Chi viceversa non ha avuto paura, ha collaborato in maniera molto importante. Tutti gli infermieri e i medici hanno fatto poi una grande fatica di adattamento alla situazione nuova, un lavoro difficile da fare ma, si sono adattati alla novità. Per me è stato una cosa drammatica. Il non poter verdere il paziente e non potergli parlare per cui, abbiamo inventato le telefonate del primario ai singoli pazienti in modo da potergli dare un po’di contatto. Il problema inoltre è stato quello di non vedere il paziente e avere da dirigere un chirurgo, un urologo, un fisiatra un oculista a fare il lavoro che normalmente fa un internista. Per cui, anche qui, è stata una fatica incredibile che, devo dire, ha funzionato molto bene.

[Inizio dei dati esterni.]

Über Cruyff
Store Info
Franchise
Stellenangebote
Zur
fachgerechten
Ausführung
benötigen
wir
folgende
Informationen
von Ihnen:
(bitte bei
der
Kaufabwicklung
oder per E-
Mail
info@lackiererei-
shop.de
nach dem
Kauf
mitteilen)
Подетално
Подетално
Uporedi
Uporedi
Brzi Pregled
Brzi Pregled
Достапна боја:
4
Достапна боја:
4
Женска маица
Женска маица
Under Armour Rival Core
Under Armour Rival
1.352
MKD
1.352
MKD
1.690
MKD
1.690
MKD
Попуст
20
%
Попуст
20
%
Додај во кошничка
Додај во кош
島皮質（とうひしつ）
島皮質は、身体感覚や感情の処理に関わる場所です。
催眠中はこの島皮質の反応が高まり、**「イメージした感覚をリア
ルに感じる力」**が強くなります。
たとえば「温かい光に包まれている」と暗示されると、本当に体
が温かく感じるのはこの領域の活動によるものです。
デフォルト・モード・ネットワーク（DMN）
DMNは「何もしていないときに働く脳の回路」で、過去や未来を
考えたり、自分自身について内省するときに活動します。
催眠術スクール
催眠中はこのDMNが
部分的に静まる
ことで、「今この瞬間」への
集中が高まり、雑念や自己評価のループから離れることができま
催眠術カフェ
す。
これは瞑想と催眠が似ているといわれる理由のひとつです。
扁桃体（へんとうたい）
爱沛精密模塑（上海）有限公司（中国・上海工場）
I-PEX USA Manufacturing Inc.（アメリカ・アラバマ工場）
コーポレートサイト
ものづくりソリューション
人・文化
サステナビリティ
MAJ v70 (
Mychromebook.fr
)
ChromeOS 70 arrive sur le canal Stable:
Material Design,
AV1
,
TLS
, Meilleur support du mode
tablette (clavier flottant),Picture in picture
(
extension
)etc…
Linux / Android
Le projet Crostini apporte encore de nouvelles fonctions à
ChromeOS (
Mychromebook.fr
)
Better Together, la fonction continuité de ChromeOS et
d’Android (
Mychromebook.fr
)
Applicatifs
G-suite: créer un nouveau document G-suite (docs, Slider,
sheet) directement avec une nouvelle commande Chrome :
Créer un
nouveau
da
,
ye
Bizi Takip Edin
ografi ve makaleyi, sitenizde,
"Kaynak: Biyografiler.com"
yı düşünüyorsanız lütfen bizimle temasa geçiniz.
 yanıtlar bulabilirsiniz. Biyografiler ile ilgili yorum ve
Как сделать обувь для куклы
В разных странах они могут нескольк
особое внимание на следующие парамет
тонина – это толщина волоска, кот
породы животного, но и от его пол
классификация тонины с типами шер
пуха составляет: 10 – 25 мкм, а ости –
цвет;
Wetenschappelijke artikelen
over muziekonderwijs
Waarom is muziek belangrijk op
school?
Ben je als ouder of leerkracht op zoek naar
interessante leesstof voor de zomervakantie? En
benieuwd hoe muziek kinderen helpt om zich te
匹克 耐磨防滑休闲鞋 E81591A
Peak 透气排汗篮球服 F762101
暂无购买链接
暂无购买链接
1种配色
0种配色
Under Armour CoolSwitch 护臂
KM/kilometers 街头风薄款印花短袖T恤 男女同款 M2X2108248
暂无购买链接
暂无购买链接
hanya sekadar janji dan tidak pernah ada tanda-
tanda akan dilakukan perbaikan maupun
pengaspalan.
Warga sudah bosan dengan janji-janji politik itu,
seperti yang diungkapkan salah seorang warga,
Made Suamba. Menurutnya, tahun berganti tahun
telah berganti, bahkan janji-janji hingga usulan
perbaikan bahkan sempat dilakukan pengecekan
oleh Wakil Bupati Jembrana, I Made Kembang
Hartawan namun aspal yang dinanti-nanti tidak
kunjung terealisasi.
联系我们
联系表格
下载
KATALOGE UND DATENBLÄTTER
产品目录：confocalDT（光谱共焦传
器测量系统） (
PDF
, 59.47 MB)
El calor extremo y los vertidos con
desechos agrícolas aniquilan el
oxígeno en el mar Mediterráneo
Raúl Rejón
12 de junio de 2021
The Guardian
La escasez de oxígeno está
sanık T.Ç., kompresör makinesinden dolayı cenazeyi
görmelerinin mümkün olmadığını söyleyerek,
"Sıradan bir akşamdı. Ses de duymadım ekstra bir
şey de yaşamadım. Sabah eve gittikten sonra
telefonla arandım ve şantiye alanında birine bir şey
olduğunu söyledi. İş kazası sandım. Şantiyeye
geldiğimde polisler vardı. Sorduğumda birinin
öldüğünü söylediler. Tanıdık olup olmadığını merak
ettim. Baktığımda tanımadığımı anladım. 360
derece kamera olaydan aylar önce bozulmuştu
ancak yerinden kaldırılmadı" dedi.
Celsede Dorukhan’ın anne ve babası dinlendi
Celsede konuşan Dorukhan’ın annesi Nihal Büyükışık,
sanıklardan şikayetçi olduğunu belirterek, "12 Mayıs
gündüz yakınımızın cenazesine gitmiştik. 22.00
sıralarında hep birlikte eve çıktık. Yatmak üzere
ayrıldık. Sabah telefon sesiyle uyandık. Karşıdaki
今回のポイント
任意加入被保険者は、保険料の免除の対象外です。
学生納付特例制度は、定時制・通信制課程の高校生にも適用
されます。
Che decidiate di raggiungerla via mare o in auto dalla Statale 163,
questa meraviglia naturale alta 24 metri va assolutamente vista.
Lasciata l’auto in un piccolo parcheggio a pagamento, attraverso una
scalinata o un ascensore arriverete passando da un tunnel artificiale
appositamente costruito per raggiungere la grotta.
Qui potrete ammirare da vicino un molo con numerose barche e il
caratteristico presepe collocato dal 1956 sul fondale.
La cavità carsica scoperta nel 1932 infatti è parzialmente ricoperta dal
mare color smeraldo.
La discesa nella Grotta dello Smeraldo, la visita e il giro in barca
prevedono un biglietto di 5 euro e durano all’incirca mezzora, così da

Adesso sono partiti gli ambulatori, l’azienda al momento si da da fare per far ripartire il tutto, ma è faticoso a livello organizzativo anche perché, se sei nell’ emergenza puoi fare tutto quello che vuoi  e magari nessuno ti critica, ma conclusa l’emergenza ci sono delle regole che devono essere osservate. Questo ospedale, dopo quello di Mondovì, è quello più nuovo per cui Ceva ha un patrimonio che non si può gettare via e la gente lo definisce strategico. Sicuramente è la convergenza di una valle savonese insieme e più valli piemontesi. È meglio spostare un medico sano che un paziente ammalato.

In consultivo, debbo dire che l’azienda si è difesa bene. Indubbiamente siamo sempre nel pericolo, il pericolo c’è sempre.  Il nemico è invisibile è in bocca alla gente e per questo bisogna cercare di mantenere quel livello minimo di precauzione che è la mascherina e il laviamoci le mani. Ritornerà comunque il covid–19 in particolare con l’arrivo del freddo ma almeno che non ci trovi impreparati.”